Interview: Gene Ekster, Co-Founder, Alternative Data Group

Ask any alternative data specialist, which part of their job they love the most and "hand-mapping each row to a company name" is a response you will never hear. For the uninitiated, mapping aka ticker tagging aka entity recognition is the inane job of having to identify official company information in an unlabeled dataset such as a common credit card statement. 

Here is a typical raw transaction: "THE APPLE COMPANY MOTT*S ONLINE" which should resolve to The Mott's Company wholly owned by Keurig Dr. Pepper (NYSE: KDP). It's easy to see how a keyword-based system (or even a human) might mistakenly map the transaction to Apple (NASDAQ: AAPL) because of that keyword presence. Yet, that was one of the easy cases; the harder ones are transactions like: "MINOT BK 6545 MINOT AFB ND~~08888~~xxxxxxxx" or "More Saving.  More Doing store XXX"

Even from these few examples, the hidden challenges of a mapping system begin to emerge :

  • It cannot be based on a list of keywords or regular expressions.
  • Only cutting edge AI can hold a candle to human level pattern recognition and even humans can barely resolve some transactions like the Burger King (MINOT BK...) example above.
  • It needs to track new and existing shifting ownership structures of every product, brand, subsidiary, acquirer, joint venture, conglomerate, holding company, etc. in the world. This task would grind down even an army of analysts, thousands strong.

Mapping the transaction data to structured company information is more than just identifying the correct entity. Mapping is an enabler; it enables more capabilities. If done upstream then it has a value multiplier effect, enabling the downstream ecosystems to swell with new, data thirsty applications. If done downstream, the in-house IP opens up alpha generation opportunities which do not exist if the data isn't structured.

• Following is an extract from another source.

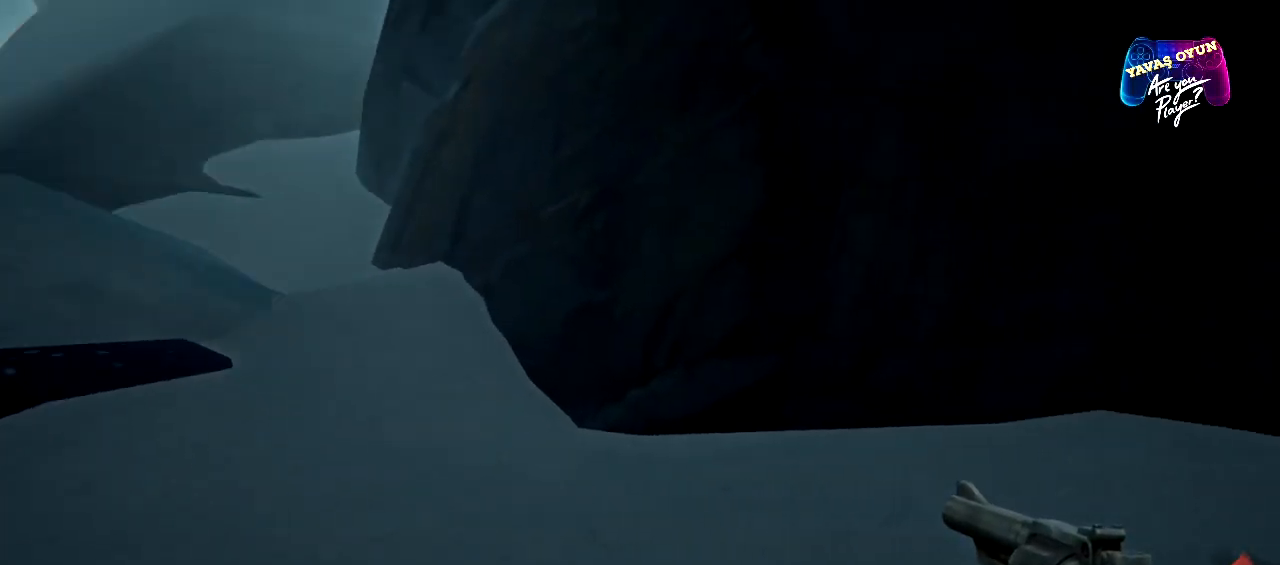
{"buttons": [], "left_stick": "center", "right_stick": "right", "events": []}
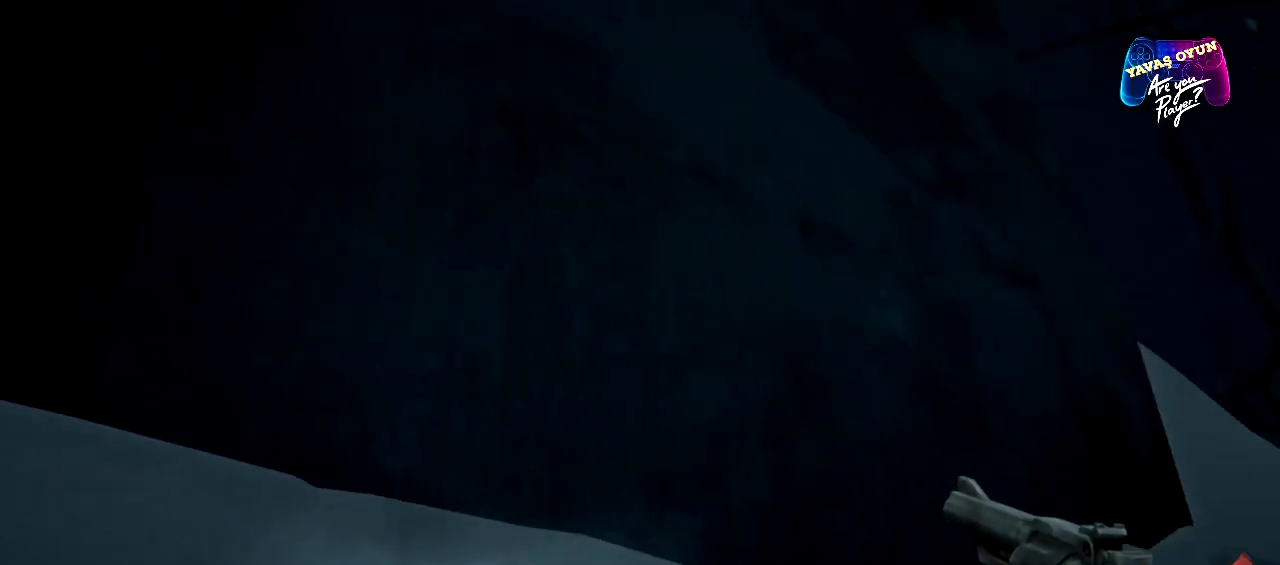
{"buttons": [], "left_stick": "center", "right_stick": "right", "events": []}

In fact, in the last three years, users of such datasets have come to demand accurate tagging in all parts of the supply chain. Anything less would be a nonstarter. Frankly, unmapped data is no longer competitive. The data’s additional dimensions increase its use cases thus increasing its commercial value. Good mapping pays off.

At AltDG, we have spent the last three years of R&D in partnership with the NYU Courant Institute to create a universal mapping product aimed at helping the alternative data supply chain automatically tag a wide variety of datasets. We have followed a few fundamental principles when designing this system:

  • The mapping rules are created dynamically with machine learning, using human input only to spot check the quality.
  • Coverage must be global must include every public and private firm except for the moms-and-pops variety.
  • The results must reflect daily updates about brands, company names and ownership structures
  • There is no one silver bullet data source. AI agents must tap into many overlapping structured and unstructured data sources for each identification
  • The agents must compete with each other to deliver the final answer and must be designed to be self-learning
  • The system must respect clients' privacy and delete logs of incoming queries per request.

The AI-based system achieves a 96% - 99% accuracy with beta customers, and it is very satisfying to see the system self-tune by several percentage points within the first few weeks of the deployments. A few percentage points matter. Why? Isn't a basic system of hand-coded rules that achieve an accuracy of ~80% sufficient? The simple answer is no; because once developed, an AI-based system is cheaper to deploy, easier to maintain and performs better on the spot and over time.

When the AI-based merchant mapper was tested against other mapping methods, across various out-of-sample datasets, the findings (summarized below) show it to be a clear winner. We hope that hand mapping transactions will recede into history as one of the practices in the early days of alternative data which no analyst would have to suffer through again.